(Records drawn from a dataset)
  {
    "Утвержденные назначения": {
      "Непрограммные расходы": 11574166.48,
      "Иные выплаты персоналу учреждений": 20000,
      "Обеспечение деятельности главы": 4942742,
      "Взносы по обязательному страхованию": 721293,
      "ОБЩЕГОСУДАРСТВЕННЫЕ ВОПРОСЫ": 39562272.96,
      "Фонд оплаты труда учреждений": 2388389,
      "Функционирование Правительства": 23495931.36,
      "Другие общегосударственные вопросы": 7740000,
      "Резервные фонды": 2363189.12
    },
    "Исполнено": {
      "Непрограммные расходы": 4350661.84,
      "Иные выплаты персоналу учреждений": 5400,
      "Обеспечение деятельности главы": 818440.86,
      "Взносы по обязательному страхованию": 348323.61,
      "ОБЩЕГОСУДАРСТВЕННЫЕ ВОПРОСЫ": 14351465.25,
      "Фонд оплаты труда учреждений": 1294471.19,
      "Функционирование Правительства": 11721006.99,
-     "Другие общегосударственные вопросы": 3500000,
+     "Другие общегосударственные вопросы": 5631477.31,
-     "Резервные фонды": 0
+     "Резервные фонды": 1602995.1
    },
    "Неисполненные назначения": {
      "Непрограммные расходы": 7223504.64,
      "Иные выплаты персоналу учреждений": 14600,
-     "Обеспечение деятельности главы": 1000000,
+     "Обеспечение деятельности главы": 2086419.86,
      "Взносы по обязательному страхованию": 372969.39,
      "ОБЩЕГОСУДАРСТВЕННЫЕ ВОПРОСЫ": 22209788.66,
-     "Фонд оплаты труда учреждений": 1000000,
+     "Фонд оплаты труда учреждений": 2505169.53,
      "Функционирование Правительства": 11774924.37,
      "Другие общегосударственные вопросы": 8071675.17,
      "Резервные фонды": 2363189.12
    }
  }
--
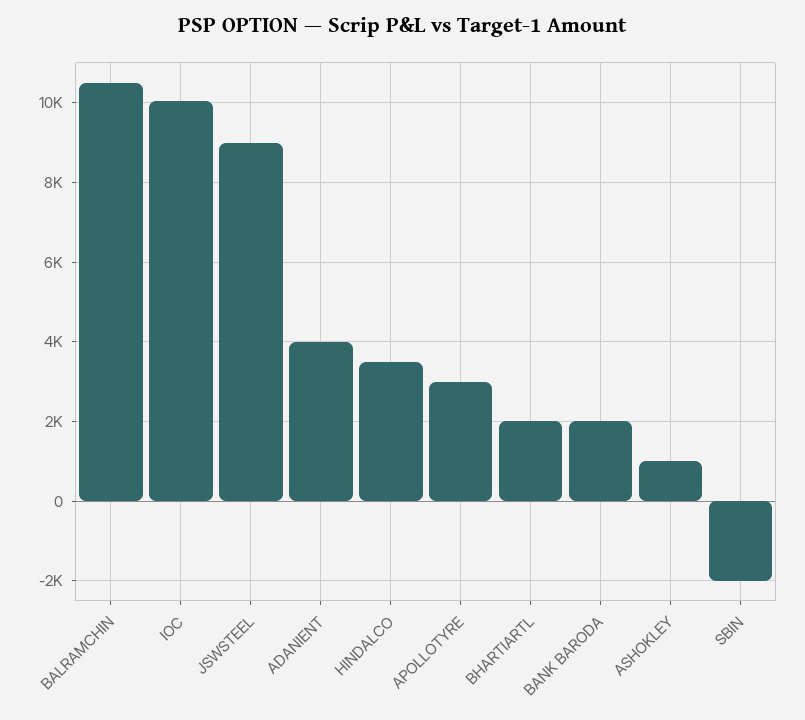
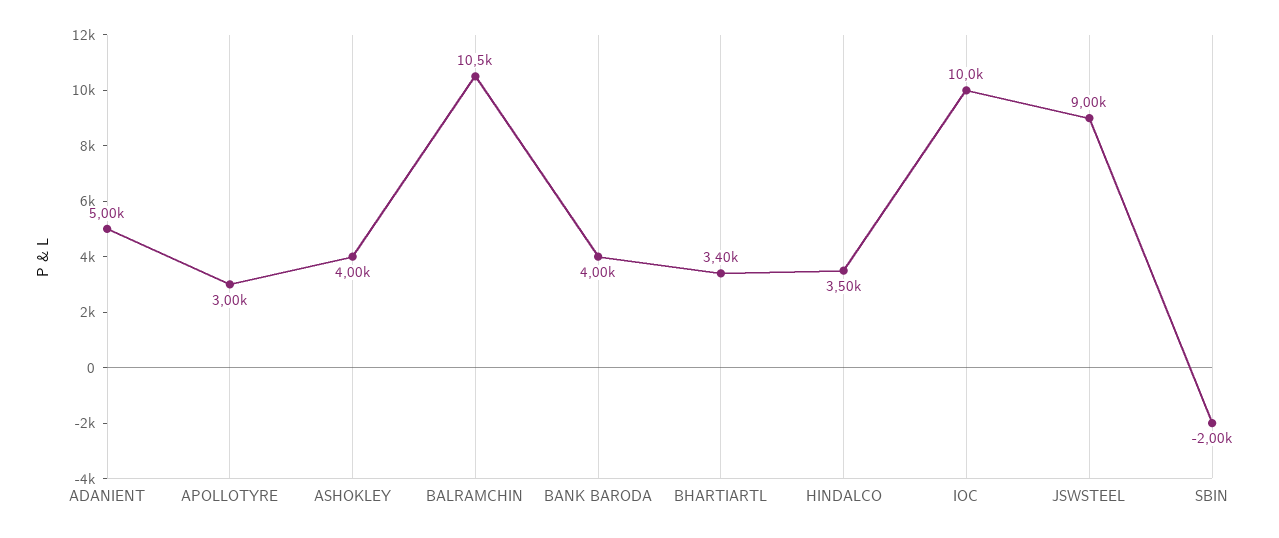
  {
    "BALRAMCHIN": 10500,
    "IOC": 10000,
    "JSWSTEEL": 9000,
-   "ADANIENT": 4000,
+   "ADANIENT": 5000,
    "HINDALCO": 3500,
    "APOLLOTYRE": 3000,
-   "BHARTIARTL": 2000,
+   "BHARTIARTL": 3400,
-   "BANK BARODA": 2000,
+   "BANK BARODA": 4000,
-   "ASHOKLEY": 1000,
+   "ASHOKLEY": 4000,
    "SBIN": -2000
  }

# BRIEF:
Among the entries above, find every line holding "Другие" and copy it.

# COMPLETED EXERCISE:
      "Другие общегосударственные вопросы": 7740000,
-     "Другие общегосударственные вопросы": 3500000,
+     "Другие общегосударственные вопросы": 5631477.31,
      "Другие общегосударственные вопросы": 8071675.17,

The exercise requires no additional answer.